Jancis Robinson and Linda Murphy
278 pp. Mitchell Beazley.
Hardback. £40.00 / US$50.00. 978 1 845 335281
Published 4th March 2013
Double acts are not uncommon for wine books. Indeed, Jancis Robinson is co-author with Hugh Johnson of recent editions of the mighty The World Atlas of Wine. “Jancis Robinson makes frequent visits to the USA to stay ahead of the crowd,” asserts the dust jacket’s blurb. A search of www.jancisrobinson.com shows that her last visit to America was, as far as I can tell, in July 2009, when she went to Bonny Doon winery in Santa Cruz, California. If Jancis does stay ahead of the crowd it is through her handpicked stringers – such as Linda Murphy – and not through “frequent visits”.

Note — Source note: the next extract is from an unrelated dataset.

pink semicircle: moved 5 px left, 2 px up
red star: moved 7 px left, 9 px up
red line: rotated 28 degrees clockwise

American Wine is very comprehensive, covering every state and every AVA. Who would ever have guessed that wine is made in such unlikely places as Arizona, Hawaii, Nebraska and Texas? The opening chapter is an excellent overview of the past, present and future of the American wine industry. The authors speculate on how “one can only imagine the advanced state of the grape growing and winemaking in America today, had Prohibition not stalled progress”. Indeed.

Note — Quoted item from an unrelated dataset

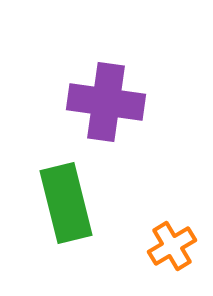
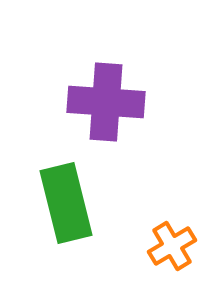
purple cross: rotated 4 degrees counterclockwise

Things change but rarely stay the same in the USA wine industry. For example, in 1900 Missouri was the country’s second largest wine producing state behind only California. Today it is not even in the top ten.
The influence of conglomerates is noted wryly: “In the modern-day Californian wine business, one needs a scorecard to track all the players”. The diametric of USA wine’s big business is the so-called “natural wine movement”. There are plenty of references to organic and biodynamic estates but there is no mention of “natural” wine. Is this an oversight by the authors or is it that such wines are so insignificant commercially that they do not merit any attention?
The maps, part borrowed from the World Atlas, are outstanding. Handsome as the book is, some of the “snapshot” boxed texts are very hard to read (for this reviewer, anyway), with a small and faint font on a light-coloured background.
The text needed closer editing. Having “seven thousand” on one page and then “7,000” on the next is admittedly tautological but also indicative of poor, or more likely non-existent, sub-editing. The 57-word sentence that begins “On a visit to Napa Valley” is not a sentence at all: there is a “who” missing before “had kept”. Worryingly, no editor or sub-editor is cited on the masthead.
The “200 breathtaking photographs” are not breathtaking but they’re certainly easy on the eye. They’re not bespoke, however, and have been sourced mainly from wineries and winemaker associations, as the credits on the book’s final page make clear. This is disappointing for a book that costs £40 (or £32 on Amazon; it will also be available as an eBook) but so perilous is print publishing these days that one can sympathise with the need to keep image costs down – but surely not editorial costs.
American Wine is comprehensive, authoritative and close to definitive – an outstanding reference work. To see a hardback book on wine like this might suggest that all is well in wine publishing. But the lack of time, money and attention paid to images and editing – and no trips for Jancis – says otherwise.